##### Available records #####

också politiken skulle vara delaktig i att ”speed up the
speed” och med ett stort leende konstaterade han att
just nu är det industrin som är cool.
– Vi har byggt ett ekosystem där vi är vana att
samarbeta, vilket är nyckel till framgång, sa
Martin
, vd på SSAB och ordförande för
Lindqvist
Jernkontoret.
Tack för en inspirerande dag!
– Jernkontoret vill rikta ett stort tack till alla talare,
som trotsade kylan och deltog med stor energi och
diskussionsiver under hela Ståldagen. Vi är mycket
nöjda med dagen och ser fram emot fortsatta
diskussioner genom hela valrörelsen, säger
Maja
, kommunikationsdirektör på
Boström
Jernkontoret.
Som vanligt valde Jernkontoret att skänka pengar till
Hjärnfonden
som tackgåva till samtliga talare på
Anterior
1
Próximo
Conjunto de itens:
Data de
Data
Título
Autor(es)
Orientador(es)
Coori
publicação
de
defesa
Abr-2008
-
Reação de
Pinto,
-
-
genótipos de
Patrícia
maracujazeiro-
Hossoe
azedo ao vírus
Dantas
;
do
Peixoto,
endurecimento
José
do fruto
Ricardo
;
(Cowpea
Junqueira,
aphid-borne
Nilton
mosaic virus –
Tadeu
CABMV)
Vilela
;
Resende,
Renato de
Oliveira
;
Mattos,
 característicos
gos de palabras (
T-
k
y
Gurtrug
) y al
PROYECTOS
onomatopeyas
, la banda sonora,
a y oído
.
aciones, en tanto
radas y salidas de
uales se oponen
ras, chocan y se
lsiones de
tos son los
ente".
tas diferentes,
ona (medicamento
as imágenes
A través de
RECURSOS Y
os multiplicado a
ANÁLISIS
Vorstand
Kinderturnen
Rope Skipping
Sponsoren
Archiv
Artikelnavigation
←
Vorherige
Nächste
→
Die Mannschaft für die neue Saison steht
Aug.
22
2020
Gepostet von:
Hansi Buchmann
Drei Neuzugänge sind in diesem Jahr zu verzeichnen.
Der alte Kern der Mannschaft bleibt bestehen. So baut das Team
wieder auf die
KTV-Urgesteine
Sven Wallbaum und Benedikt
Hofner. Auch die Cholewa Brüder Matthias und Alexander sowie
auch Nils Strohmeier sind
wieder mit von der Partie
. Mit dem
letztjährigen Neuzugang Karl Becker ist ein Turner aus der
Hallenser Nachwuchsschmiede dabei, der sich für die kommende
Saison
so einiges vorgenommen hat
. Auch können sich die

#####
##### Available records #####

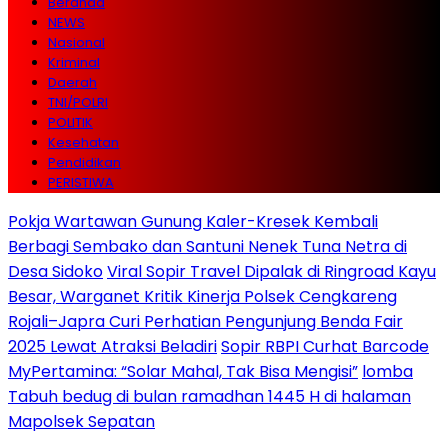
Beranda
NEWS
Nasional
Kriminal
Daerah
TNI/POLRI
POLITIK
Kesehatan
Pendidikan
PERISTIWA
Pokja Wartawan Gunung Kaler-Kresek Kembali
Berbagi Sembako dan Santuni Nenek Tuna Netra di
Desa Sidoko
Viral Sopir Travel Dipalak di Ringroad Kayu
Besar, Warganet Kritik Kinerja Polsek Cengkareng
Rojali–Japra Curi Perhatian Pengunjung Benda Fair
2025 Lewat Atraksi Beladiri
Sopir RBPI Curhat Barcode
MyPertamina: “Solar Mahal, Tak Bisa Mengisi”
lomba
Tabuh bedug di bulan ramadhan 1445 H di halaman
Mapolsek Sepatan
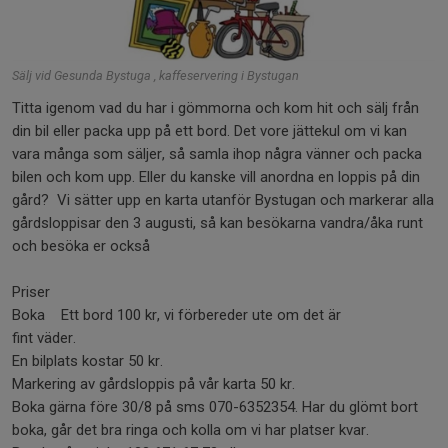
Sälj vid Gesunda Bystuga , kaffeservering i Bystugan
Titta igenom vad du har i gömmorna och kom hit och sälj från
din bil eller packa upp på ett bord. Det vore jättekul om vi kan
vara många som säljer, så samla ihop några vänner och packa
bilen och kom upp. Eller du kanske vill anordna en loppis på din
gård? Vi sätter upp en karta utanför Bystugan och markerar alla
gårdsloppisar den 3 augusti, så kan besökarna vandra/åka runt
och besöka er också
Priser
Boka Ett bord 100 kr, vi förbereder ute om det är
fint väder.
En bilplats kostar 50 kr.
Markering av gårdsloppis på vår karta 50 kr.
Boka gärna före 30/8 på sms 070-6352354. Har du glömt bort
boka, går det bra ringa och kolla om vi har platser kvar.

#####
##### Available records #####

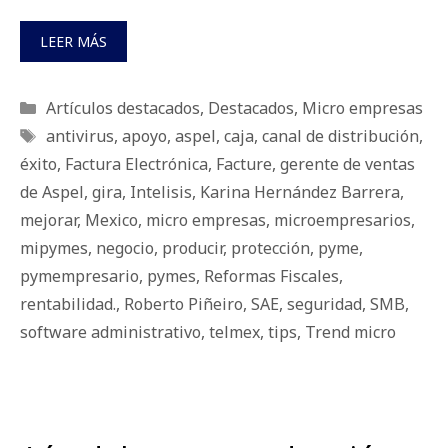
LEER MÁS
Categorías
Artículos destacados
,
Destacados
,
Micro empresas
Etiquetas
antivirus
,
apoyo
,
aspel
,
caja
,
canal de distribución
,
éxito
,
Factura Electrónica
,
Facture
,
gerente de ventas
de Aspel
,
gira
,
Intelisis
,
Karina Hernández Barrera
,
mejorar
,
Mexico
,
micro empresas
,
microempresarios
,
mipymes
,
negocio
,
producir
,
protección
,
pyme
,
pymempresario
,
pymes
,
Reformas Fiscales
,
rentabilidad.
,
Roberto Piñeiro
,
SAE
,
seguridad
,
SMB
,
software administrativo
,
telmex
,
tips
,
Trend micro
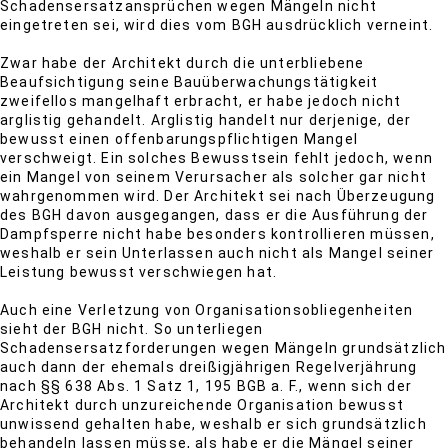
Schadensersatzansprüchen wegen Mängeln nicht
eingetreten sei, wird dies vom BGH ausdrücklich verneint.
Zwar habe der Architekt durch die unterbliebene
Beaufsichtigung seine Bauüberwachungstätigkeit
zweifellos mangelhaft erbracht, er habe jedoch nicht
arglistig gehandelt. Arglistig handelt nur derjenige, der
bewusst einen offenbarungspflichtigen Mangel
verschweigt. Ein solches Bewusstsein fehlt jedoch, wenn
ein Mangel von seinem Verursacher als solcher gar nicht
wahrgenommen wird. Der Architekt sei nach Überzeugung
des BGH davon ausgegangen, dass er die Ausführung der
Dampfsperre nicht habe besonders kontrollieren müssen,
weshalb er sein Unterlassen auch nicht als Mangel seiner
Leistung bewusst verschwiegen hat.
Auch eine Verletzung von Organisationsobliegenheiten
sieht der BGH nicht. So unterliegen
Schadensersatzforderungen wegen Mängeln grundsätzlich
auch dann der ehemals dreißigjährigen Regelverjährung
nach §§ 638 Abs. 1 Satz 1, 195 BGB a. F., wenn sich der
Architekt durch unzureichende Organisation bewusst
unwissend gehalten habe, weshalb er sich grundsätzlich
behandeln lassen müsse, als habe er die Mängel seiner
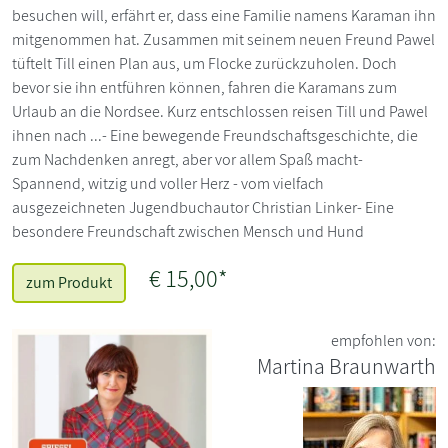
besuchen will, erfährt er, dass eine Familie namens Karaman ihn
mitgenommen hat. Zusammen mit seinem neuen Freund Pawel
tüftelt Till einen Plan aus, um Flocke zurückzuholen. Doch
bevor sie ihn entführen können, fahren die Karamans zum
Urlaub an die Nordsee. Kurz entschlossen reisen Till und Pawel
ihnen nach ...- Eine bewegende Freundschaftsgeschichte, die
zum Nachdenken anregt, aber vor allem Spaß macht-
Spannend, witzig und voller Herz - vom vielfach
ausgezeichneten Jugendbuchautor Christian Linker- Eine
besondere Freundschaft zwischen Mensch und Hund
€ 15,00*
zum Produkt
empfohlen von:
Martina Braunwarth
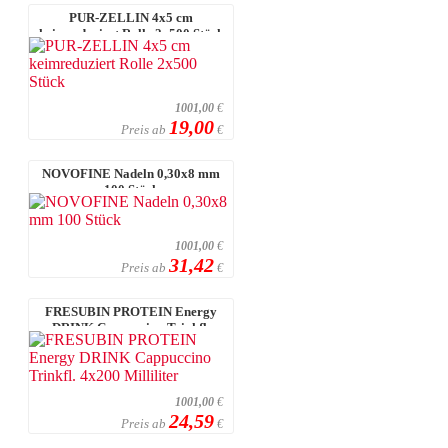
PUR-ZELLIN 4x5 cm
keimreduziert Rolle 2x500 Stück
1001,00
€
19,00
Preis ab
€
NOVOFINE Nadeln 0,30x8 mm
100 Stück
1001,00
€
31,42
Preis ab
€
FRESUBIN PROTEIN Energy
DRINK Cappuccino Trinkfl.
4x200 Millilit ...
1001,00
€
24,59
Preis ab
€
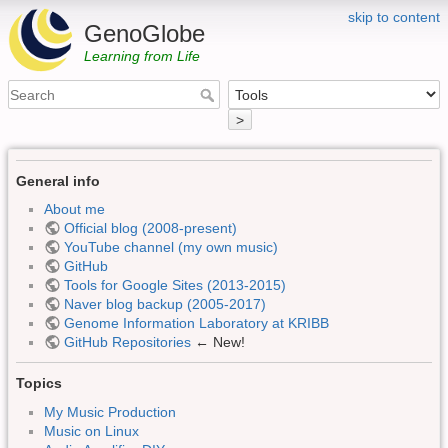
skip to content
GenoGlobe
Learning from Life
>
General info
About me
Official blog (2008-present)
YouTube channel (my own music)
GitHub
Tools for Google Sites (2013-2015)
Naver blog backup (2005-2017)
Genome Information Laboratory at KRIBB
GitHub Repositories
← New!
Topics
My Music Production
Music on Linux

#####

• Task to carry out: There is a line with "din bil eller" and a line with "boka, går det" above. Copy exactly those two lines and all lines between them, with nothing else.

• Exercise result:
din bil eller packa upp på ett bord. Det vore jättekul om vi kan
vara många som säljer, så samla ihop några vänner och packa
bilen och kom upp. Eller du kanske vill anordna en loppis på din
gård? Vi sätter upp en karta utanför Bystugan och markerar alla
gårdsloppisar den 3 augusti, så kan besökarna vandra/åka runt
och besöka er också
Priser
Boka Ett bord 100 kr, vi förbereder ute om det är
fint väder.
En bilplats kostar 50 kr.
Markering av gårdsloppis på vår karta 50 kr.
Boka gärna före 30/8 på sms 070-6352354. Har du glömt bort
boka, går det bra ringa och kolla om vi har platser kvar.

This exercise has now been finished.